__EXERCISE INSTRUCTIONS__: Your task is to return all of the records exactly, minus any images.

__TASK MATERIAL__:
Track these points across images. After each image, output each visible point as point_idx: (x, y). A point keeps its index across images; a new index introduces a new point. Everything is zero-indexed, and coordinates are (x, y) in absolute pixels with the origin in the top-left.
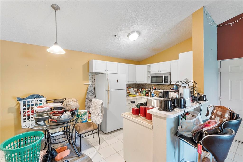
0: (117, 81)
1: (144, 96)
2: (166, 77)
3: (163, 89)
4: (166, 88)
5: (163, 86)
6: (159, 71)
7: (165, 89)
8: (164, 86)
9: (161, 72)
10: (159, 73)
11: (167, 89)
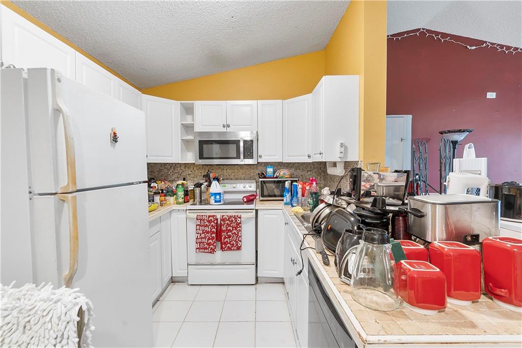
0: (115, 138)
1: (178, 203)
2: (249, 145)
3: (225, 177)
4: (233, 174)
5: (225, 171)
6: (224, 126)
7: (232, 177)
8: (228, 170)
9: (229, 130)
10: (224, 130)
11: (236, 177)
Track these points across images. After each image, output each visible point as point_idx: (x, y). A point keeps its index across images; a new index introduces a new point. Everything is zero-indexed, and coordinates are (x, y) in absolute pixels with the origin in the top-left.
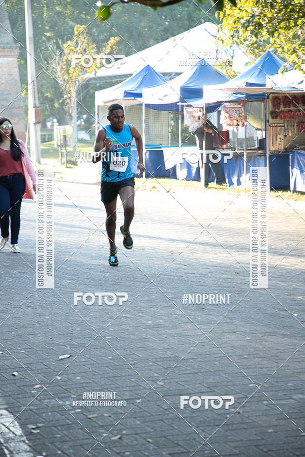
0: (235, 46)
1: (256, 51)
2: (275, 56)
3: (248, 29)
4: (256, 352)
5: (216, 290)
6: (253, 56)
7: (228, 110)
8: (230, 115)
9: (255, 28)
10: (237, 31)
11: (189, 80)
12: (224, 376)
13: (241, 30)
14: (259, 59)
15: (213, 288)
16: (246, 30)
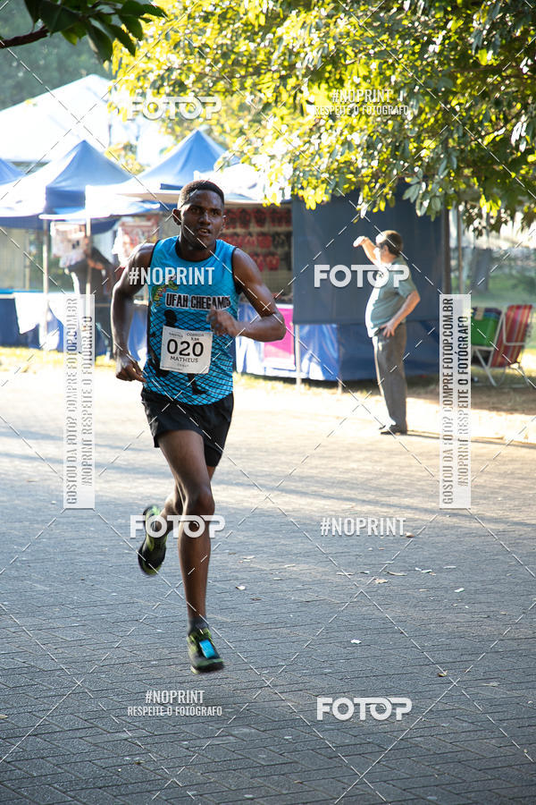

__EXERCISE RESULT__:
Track these points across images. After each image, output each visible point as point_idx: (x, y). A point keeps its index across images; a new index introduces a new point. Everything is zero-indexed, and coordinates are (x, y) in absolute pixels with the origin in the top-left.
0: (117, 81)
1: (144, 96)
2: (166, 77)
3: (163, 89)
4: (166, 88)
5: (163, 86)
6: (159, 71)
7: (165, 89)
8: (164, 86)
9: (161, 72)
10: (159, 73)
11: (167, 89)
0: (115, 138)
1: (178, 203)
2: (249, 145)
3: (225, 177)
4: (233, 174)
5: (225, 171)
6: (224, 126)
7: (232, 177)
8: (228, 170)
9: (229, 130)
10: (224, 130)
11: (236, 177)
Track these points across images. After each image, output each visible point as point_idx: (x, y). A point keeps its index across images; a new index introduces a new point. Everything is zero-indexed, and coordinates are (x, y) in absolute pixels with the origin in the top-left.
0: (235, 46)
1: (256, 51)
2: (275, 56)
3: (248, 29)
4: (256, 352)
5: (216, 290)
6: (253, 56)
7: (228, 110)
8: (230, 115)
9: (255, 28)
10: (237, 31)
11: (189, 80)
12: (224, 376)
13: (241, 30)
14: (259, 59)
15: (213, 288)
16: (246, 30)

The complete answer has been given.